(DATA FOR THIS EXERCISE Opens)
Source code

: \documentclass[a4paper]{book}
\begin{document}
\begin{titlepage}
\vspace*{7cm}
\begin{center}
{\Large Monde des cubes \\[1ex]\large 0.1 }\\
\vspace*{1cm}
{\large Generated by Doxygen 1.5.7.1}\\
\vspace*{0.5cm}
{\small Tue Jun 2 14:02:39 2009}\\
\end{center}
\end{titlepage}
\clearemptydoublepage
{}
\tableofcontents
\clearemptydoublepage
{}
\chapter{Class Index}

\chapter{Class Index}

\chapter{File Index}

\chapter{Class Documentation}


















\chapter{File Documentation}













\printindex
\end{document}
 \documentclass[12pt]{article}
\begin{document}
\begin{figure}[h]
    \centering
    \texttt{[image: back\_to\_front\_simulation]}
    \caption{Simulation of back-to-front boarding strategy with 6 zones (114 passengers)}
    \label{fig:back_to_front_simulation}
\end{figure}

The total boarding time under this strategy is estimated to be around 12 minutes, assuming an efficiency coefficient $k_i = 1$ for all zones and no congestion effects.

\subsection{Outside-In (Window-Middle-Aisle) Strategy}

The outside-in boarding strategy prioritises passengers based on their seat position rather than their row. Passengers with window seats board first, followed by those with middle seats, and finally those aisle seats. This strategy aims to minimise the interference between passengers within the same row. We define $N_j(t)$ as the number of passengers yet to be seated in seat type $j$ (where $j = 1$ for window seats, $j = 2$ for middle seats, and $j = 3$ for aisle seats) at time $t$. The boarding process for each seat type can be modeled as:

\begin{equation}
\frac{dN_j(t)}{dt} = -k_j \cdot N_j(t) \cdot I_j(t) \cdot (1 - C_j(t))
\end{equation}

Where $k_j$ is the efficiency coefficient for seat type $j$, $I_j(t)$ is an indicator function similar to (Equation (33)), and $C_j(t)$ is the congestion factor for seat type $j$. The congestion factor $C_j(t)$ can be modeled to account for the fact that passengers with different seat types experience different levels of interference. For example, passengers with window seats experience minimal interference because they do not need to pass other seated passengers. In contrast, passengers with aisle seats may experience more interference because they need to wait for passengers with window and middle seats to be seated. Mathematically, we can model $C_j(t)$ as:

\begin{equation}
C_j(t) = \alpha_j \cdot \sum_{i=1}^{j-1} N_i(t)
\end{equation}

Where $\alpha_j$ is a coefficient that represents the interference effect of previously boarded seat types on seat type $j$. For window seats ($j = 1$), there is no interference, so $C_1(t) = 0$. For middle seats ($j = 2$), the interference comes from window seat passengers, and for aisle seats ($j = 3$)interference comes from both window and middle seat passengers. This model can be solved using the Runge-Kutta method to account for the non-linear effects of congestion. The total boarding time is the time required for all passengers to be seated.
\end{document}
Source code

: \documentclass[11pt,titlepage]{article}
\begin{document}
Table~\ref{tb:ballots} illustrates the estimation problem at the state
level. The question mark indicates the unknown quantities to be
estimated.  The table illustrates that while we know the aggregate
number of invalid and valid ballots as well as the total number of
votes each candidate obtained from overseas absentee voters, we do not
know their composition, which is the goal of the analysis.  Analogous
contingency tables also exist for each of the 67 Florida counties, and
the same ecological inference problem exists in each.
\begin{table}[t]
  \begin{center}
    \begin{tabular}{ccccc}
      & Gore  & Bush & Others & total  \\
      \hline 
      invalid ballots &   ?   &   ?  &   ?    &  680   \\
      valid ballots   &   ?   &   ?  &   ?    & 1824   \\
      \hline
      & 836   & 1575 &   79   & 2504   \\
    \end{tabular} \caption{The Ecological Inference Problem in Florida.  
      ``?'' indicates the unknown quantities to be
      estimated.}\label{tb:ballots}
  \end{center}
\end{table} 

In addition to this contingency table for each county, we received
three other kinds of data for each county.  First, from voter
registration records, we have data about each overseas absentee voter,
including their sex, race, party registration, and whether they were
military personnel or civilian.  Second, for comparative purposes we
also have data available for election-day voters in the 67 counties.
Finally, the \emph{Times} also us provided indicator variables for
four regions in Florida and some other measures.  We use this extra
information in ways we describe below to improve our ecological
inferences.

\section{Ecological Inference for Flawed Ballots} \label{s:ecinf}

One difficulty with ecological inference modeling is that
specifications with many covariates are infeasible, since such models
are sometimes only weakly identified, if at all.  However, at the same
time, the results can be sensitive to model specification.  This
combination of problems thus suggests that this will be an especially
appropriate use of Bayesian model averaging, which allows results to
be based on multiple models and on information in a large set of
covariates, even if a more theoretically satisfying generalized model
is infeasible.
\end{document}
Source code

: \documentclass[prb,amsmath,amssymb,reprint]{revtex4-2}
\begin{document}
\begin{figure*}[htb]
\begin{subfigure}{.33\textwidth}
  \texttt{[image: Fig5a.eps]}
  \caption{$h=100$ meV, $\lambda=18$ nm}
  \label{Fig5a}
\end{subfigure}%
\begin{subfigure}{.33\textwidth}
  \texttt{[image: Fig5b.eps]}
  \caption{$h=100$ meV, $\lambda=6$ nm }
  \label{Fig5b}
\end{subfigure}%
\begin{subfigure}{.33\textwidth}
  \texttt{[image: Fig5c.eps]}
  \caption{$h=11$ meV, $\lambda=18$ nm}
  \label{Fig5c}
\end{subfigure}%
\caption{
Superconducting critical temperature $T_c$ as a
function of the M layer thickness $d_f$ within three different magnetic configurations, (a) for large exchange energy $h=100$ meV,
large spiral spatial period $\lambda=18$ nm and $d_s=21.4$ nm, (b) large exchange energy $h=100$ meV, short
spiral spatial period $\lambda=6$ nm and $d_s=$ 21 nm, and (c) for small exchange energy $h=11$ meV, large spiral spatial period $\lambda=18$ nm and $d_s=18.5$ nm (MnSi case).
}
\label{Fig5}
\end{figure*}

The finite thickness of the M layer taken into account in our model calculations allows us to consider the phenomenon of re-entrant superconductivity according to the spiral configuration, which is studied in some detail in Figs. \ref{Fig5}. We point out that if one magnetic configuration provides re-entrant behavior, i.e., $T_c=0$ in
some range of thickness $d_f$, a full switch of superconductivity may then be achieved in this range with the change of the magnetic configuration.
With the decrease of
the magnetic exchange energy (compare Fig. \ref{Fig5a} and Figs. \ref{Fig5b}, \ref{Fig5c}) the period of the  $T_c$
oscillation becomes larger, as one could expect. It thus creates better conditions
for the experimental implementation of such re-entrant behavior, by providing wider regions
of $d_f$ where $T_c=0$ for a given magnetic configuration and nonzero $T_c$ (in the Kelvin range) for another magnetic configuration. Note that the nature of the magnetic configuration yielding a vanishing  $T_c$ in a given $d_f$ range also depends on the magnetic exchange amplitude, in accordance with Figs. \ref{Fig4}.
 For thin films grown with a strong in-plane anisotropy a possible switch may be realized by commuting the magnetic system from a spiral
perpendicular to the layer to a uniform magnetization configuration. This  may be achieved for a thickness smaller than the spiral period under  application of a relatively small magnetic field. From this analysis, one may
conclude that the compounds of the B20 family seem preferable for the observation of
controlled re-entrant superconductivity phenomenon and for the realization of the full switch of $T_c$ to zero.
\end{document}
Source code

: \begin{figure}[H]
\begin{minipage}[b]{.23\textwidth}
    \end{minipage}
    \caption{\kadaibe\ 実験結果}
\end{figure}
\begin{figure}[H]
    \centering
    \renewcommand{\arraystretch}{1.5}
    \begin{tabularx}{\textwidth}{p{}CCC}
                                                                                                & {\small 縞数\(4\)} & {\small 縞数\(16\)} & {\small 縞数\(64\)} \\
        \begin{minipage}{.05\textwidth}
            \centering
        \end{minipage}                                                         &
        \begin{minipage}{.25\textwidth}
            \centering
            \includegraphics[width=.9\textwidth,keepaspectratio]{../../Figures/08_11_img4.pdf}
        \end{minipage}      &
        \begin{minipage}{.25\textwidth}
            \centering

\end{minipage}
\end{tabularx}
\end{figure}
(DATA FOR THIS EXERCISE Closes)
From the data above, copy each line where the string "caption" appears.

● ANSWER SPACE:
    \caption{Simulation of back-to-front boarding strategy with 6 zones (114 passengers)}
    \end{tabular} \caption{The Ecological Inference Problem in Florida.  
  \caption{$h=100$ meV, $\lambda=18$ nm}
  \caption{$h=100$ meV, $\lambda=6$ nm }
  \caption{$h=11$ meV, $\lambda=18$ nm}
\caption{
    \caption{\kadaibe\ 実験結果}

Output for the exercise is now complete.